When the Evening Bells Ring we’ll be married, one film claims, if I heard correctly. A young musician cannot marry the daughter of the schoolmaster, because it would make a wealthy landowner angry, since said lord loves her himself, and marries her. But when he realizes that their child is not his, but fathered by the musician, he leaps onto his horse—being a famous jockey—and rides in a steeplechase, although the doctor has forbidden him to ride because a piece of shrapnel from a war injury is dangerously close to his heart. Willy Birgel wins the race, obviously, and equally obviously, topples dead from his horse at the end of it. So he is riding for Germany by riding for his caste, to prove its gallantry and chivalry. Some 20 years ago, when director Alfred Braun mounted a production of Bertolt Brecht’s St. Joan of the Stockyards for Radio Berlin, he could hardly have imagined that he would one day be ringing these evening bells. Aribert Wäscher plays the young composer’s publisher. Who would have imagined that he had such bad musical taste and would publish those kinds of “pop songs”?

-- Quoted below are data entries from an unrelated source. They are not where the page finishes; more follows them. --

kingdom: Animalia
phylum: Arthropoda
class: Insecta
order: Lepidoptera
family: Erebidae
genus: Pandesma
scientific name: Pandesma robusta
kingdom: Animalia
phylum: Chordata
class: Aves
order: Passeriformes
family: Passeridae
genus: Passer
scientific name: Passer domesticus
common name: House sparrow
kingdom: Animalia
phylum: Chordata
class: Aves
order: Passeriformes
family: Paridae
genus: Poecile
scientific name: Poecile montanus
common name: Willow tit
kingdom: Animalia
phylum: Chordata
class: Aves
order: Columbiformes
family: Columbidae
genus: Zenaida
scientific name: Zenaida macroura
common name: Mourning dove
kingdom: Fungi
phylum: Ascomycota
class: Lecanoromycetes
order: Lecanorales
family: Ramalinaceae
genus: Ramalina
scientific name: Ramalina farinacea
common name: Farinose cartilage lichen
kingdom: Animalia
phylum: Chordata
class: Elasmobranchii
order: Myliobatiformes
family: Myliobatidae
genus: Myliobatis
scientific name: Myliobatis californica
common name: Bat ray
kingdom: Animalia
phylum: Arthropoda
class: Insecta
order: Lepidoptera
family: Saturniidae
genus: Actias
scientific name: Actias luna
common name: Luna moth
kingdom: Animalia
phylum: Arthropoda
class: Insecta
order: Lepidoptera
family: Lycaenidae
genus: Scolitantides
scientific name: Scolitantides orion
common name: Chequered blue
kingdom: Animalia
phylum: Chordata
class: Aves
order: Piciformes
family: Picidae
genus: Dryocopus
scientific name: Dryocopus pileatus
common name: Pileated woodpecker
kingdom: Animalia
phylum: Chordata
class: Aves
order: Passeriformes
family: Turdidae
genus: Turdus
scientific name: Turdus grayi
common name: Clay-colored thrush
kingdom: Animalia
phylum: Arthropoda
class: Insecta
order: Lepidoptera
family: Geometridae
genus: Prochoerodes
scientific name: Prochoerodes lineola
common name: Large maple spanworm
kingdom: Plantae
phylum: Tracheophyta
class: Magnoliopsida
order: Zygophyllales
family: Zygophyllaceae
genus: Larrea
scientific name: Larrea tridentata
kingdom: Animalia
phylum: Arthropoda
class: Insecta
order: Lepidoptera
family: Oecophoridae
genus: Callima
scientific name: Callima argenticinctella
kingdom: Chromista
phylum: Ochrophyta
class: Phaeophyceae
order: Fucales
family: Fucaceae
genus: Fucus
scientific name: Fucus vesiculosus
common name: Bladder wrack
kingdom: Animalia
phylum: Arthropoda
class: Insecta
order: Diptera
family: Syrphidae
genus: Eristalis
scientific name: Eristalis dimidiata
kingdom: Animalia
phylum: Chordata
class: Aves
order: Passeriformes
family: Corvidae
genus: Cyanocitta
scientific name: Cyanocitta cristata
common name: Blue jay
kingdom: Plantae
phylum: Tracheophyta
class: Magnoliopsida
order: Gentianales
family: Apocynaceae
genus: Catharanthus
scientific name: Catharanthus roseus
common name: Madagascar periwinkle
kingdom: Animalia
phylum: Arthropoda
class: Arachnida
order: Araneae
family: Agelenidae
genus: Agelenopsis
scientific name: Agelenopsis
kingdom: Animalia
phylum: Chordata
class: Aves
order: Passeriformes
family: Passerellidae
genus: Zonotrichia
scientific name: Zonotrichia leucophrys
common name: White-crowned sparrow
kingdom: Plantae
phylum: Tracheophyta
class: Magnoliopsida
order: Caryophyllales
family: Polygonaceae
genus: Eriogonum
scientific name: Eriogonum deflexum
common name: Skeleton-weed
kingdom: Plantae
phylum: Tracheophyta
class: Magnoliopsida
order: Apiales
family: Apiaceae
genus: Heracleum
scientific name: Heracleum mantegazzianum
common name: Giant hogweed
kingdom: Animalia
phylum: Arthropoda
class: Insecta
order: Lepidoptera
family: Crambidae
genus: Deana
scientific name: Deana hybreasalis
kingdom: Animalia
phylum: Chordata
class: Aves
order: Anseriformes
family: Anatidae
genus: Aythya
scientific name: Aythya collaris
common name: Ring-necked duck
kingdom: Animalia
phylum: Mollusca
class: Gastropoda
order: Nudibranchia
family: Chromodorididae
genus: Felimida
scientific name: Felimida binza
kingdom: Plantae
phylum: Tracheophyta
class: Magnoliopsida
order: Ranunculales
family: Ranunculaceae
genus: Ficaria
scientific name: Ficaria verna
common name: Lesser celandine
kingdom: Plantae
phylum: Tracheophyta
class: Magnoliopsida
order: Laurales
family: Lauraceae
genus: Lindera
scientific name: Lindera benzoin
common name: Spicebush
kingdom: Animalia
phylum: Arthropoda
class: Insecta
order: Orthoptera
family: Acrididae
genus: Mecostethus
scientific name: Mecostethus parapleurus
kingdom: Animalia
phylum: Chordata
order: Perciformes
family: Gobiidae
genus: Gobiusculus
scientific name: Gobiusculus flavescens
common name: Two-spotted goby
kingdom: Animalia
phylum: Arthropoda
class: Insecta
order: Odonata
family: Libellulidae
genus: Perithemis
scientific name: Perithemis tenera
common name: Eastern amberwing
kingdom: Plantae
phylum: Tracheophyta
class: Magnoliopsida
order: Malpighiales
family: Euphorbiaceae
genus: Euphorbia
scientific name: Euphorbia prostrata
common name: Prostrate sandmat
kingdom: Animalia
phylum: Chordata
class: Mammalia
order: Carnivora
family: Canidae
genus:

In The Heath is Green, the hero is called Hans Stüwe instead of Willy Birgel. He is not a jockey, but a poacher. He has “lost” his forest in Silesia, so he has resorted to shooting deer at the edge of Luneburg Heath. A young game warden tracks him down, but the poacher’s young daughter confronts him. The warden is sidetracked by love. Father promises not to use his weapon again and, when a policeman is fatally shot, the improved-version poacher discovers someone choking a deer with a snare. That someone is the wild animal keeper for a traveling circus who feeds his lions and tigers venison. To provide a showcase for lyrics from Heath poet Hermann Löns, three merry vagabonds trek about the heath, and there is a traditional marksmen’s fair, so that Silesian songs can also be sung. Oh, and the movie is in color, so that the heath really is green.
Maxim Gorky’s play Yegor Bulychov and Others has a trumpeter and a “divine” jester who purport to cure diseases with their hocus-pocus. Our hero, who poaches for sentimental reasons, is nothing more than that kind of grotesque, macabre effigy of superstition and demise. But here, it is portrayed positively and the film is playing in dozens of West Berlin theaters, while you would search in vain for a screening of Vittorio De Sica’s Shoeshine.
A film like this both defies and insults any genuine feeling. Giving us the emotional suffering of a hunter who becomes a poacher for “love of homeland”— instead of realistically portraying the difficult lot of displaced persons in the West and unemployment! It really could not be worse. It was a pity about Margarete Hagen, who played a “beldame.” All the other actors seemed to be right at home. As did the director Hans Deppe.
Source of original German text: Herbert Ihering, “Der gefährliche Kitsch: Bemerkungen zu zwei Filmen,” Berliner Zeitung, no. 39, February 15, 1952.